Before the analog voltage can be supplied on the source bus line, the original digital input signal needs to be converted to an analog voltage level by using a Digital-to-Analog Converter (DAC). The DAC can be positioned on a driver IC, e.g. for a-Si panels, but the DAC can also be positioned on an array glass of the LCD panel, e.g. in case of highly integrated Low Temperature Poly Silicon (LTPS) panels.
Disadvantages of the above-mentioned DAC implementations are:
1. The required minimum charging time is limited by the RC time of the source bus line/TFT/pixel structure. An increase of the panel resolution to, e.g. QVGA or higher, further reduces the available pixel charging time which can lead to incorrect pixel voltage levels (i.e. the pixels do not charge completely up to a required voltage level). In case of LTPS panels, increasing the multiplexing rate, e.g. from 1:3 to 1:6, can further reduce the available pixel charging time.
2. Implementing the DAC on the array glass requires quite a large area which increases the panel outline and consequently the module outline.
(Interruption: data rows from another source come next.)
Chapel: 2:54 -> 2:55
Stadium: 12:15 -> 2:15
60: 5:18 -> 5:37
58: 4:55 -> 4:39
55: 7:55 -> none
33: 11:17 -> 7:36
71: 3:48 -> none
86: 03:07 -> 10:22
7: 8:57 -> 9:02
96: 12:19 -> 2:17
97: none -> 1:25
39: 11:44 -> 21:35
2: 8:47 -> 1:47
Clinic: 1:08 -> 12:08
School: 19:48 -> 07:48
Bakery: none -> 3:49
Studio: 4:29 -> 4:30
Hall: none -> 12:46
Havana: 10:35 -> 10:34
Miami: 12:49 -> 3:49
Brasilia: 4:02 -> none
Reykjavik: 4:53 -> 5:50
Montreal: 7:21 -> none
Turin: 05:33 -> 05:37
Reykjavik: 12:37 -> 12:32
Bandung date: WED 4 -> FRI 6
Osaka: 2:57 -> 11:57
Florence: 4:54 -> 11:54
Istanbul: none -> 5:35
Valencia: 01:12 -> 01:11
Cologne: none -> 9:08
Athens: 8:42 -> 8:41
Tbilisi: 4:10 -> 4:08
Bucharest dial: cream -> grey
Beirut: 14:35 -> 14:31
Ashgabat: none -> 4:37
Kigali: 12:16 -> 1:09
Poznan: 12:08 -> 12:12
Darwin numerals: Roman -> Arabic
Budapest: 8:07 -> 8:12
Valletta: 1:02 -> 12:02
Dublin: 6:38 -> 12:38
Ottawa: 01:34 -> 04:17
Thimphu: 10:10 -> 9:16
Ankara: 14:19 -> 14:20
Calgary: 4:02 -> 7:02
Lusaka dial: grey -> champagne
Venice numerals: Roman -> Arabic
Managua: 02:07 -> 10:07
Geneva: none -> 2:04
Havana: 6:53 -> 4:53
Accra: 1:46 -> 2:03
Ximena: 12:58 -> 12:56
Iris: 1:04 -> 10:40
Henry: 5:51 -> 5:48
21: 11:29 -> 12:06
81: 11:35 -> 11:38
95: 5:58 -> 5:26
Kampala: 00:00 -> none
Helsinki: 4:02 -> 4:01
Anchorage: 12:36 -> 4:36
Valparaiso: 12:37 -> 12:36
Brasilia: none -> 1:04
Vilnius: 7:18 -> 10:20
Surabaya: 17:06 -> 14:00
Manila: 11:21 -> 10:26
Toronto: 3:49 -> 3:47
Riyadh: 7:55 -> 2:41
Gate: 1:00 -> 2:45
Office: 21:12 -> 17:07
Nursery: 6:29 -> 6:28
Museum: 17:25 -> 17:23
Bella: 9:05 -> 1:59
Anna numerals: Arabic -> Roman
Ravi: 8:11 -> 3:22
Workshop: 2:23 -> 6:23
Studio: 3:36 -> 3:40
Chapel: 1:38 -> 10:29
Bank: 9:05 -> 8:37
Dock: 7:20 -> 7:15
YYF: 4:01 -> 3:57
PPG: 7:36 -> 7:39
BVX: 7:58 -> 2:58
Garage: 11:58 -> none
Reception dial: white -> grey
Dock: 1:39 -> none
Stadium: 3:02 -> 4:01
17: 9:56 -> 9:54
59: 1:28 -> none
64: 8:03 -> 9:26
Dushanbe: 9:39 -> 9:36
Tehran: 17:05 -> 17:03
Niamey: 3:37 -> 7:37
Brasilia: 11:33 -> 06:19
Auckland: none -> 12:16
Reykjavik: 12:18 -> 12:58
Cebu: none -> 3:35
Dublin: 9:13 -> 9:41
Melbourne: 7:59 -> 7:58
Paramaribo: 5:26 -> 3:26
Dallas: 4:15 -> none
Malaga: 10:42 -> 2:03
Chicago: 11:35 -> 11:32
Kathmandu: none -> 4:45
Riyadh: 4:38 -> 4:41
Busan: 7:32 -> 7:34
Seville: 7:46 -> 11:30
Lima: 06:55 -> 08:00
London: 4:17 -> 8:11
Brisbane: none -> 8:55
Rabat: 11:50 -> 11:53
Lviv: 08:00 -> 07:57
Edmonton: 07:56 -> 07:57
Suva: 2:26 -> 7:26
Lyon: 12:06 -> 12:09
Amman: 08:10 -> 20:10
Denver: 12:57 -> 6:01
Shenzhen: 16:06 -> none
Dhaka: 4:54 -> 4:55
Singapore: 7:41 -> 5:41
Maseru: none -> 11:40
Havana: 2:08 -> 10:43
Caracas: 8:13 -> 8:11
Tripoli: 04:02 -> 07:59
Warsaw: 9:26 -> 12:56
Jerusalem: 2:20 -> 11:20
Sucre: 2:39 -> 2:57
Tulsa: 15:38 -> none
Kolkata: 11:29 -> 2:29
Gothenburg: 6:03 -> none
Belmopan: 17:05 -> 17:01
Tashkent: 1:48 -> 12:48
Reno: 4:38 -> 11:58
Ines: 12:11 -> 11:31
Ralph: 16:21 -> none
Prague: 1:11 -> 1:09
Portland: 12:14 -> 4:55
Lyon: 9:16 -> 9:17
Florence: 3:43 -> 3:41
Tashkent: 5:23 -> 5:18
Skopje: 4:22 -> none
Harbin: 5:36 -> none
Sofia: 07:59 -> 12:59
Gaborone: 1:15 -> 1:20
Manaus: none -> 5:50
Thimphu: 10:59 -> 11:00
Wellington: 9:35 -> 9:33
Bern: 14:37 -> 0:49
Because customers will require modules with a smaller footprint, the required DAC area is a limiting bottleneck. Besides, a larger panel outline may reduce the number of panels per bipane increasing the panel cost.
3. Implementing the DAC in the driver IC increases the required voltage levels of the IC and consequently such will increase the IC-cost. For example, the maximum DAC output will typically be around ˜5V, whereas the maximum voltage available in a low cost digital submicron IC (e.g. 0.13 or 0.18 μm) is typically less than 2.5 V.